Chart analysis data:

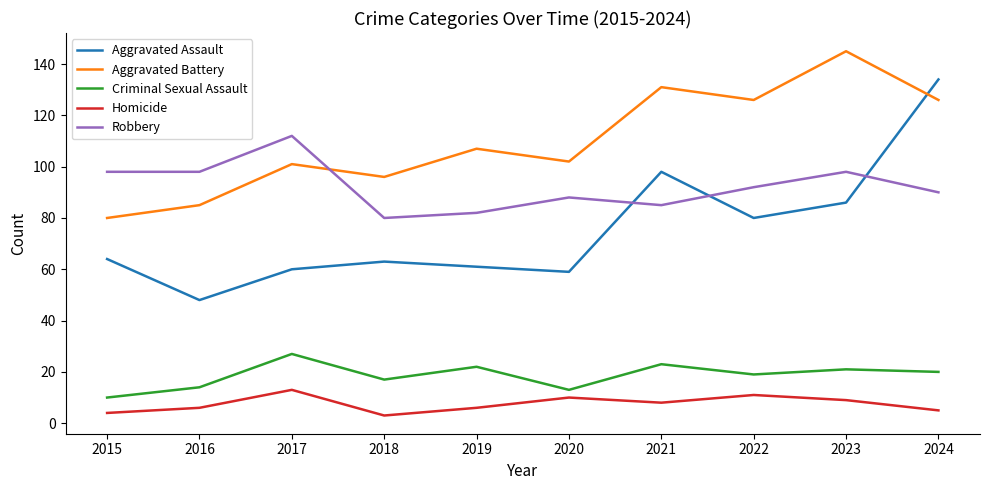

True or false: Aggravated Battery and Homicide intersect in this chart.

False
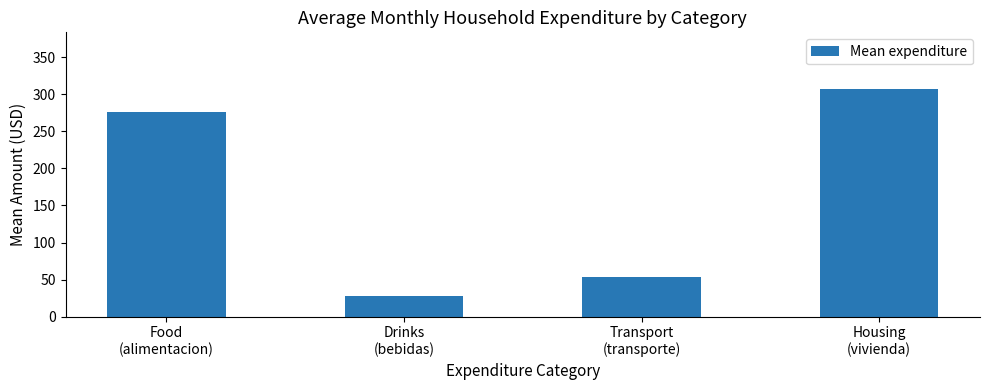

What is the value of the 1st bar from the left?

276.2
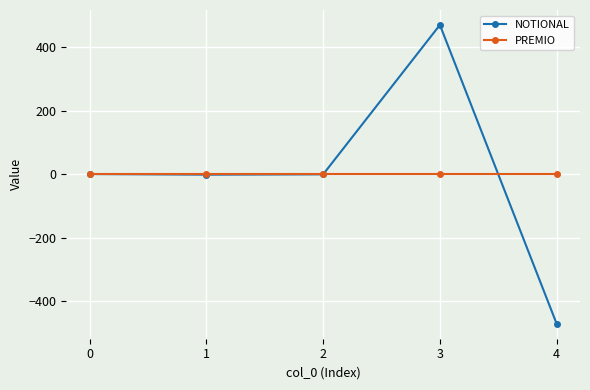

Is this an area chart (filled region under the line)?

No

### WORK REQUIRED
Reproduce all of the material above word for word, leaving out the pictures.

### TASK SOLUTION
True or false: Aggravated Battery and Homicide intersect in this chart.

False

What is the value of the 1st bar from the left?

276.2

Is this an area chart (filled region under the line)?

No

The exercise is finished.